Required work:
Please count how many lines in the entries below contain the string "second", and reply with that number alone.

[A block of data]
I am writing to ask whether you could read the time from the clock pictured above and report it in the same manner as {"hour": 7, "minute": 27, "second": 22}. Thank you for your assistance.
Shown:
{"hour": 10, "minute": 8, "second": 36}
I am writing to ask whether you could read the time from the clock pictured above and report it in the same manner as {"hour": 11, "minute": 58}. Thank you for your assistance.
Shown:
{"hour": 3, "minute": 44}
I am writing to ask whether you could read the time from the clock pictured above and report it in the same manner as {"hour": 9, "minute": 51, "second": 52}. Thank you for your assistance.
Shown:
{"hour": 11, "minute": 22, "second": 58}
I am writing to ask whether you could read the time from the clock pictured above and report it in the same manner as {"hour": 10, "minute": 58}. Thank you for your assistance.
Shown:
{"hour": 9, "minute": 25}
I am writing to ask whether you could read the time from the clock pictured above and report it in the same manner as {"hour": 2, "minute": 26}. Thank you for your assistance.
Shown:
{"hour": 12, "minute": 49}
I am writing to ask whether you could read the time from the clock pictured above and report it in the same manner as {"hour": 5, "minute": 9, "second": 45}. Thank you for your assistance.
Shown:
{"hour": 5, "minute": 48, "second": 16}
---
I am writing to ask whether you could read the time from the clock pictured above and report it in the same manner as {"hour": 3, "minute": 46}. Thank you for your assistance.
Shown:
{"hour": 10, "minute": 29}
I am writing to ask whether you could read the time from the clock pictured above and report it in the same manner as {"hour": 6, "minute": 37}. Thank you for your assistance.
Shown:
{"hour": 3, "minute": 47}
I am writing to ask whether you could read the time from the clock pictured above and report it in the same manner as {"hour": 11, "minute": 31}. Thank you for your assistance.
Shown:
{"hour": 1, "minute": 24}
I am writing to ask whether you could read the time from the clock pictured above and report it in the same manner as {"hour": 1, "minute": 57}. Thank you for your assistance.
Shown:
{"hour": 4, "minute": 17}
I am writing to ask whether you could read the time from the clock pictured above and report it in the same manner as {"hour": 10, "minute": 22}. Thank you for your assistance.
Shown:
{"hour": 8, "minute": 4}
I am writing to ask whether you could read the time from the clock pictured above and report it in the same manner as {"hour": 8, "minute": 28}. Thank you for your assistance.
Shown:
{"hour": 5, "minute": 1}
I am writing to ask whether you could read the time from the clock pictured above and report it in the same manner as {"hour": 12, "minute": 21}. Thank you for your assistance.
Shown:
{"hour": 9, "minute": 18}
--
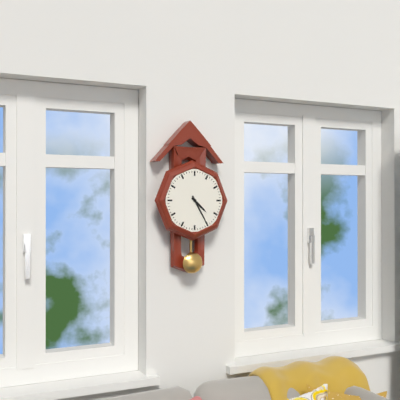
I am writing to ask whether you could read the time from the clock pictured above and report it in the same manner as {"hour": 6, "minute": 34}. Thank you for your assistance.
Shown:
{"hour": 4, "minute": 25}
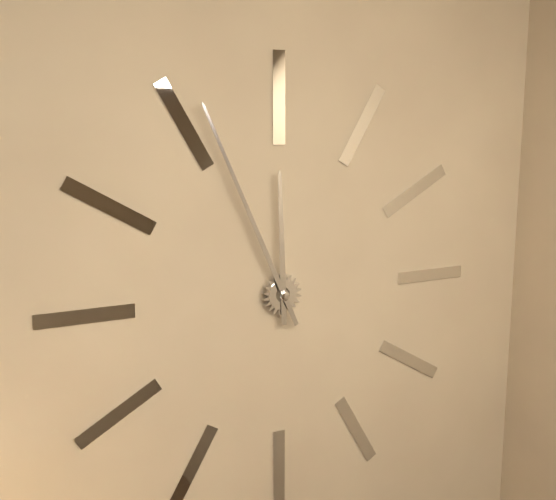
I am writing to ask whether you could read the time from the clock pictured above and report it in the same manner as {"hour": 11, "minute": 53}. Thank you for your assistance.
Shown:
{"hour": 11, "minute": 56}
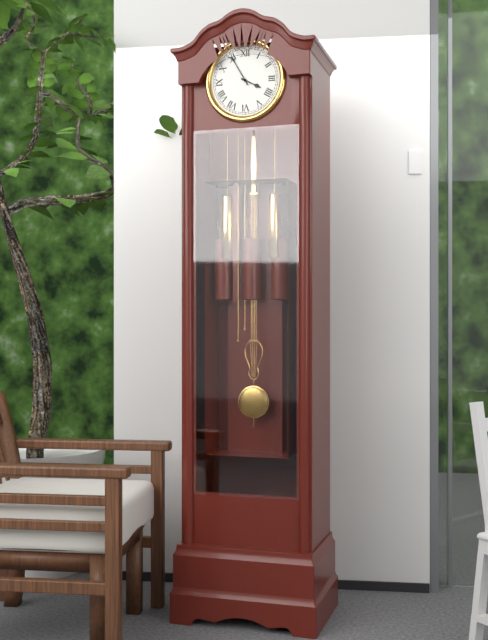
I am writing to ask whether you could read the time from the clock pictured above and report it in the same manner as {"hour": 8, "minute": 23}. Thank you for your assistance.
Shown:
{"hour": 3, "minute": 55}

Result for this task:
6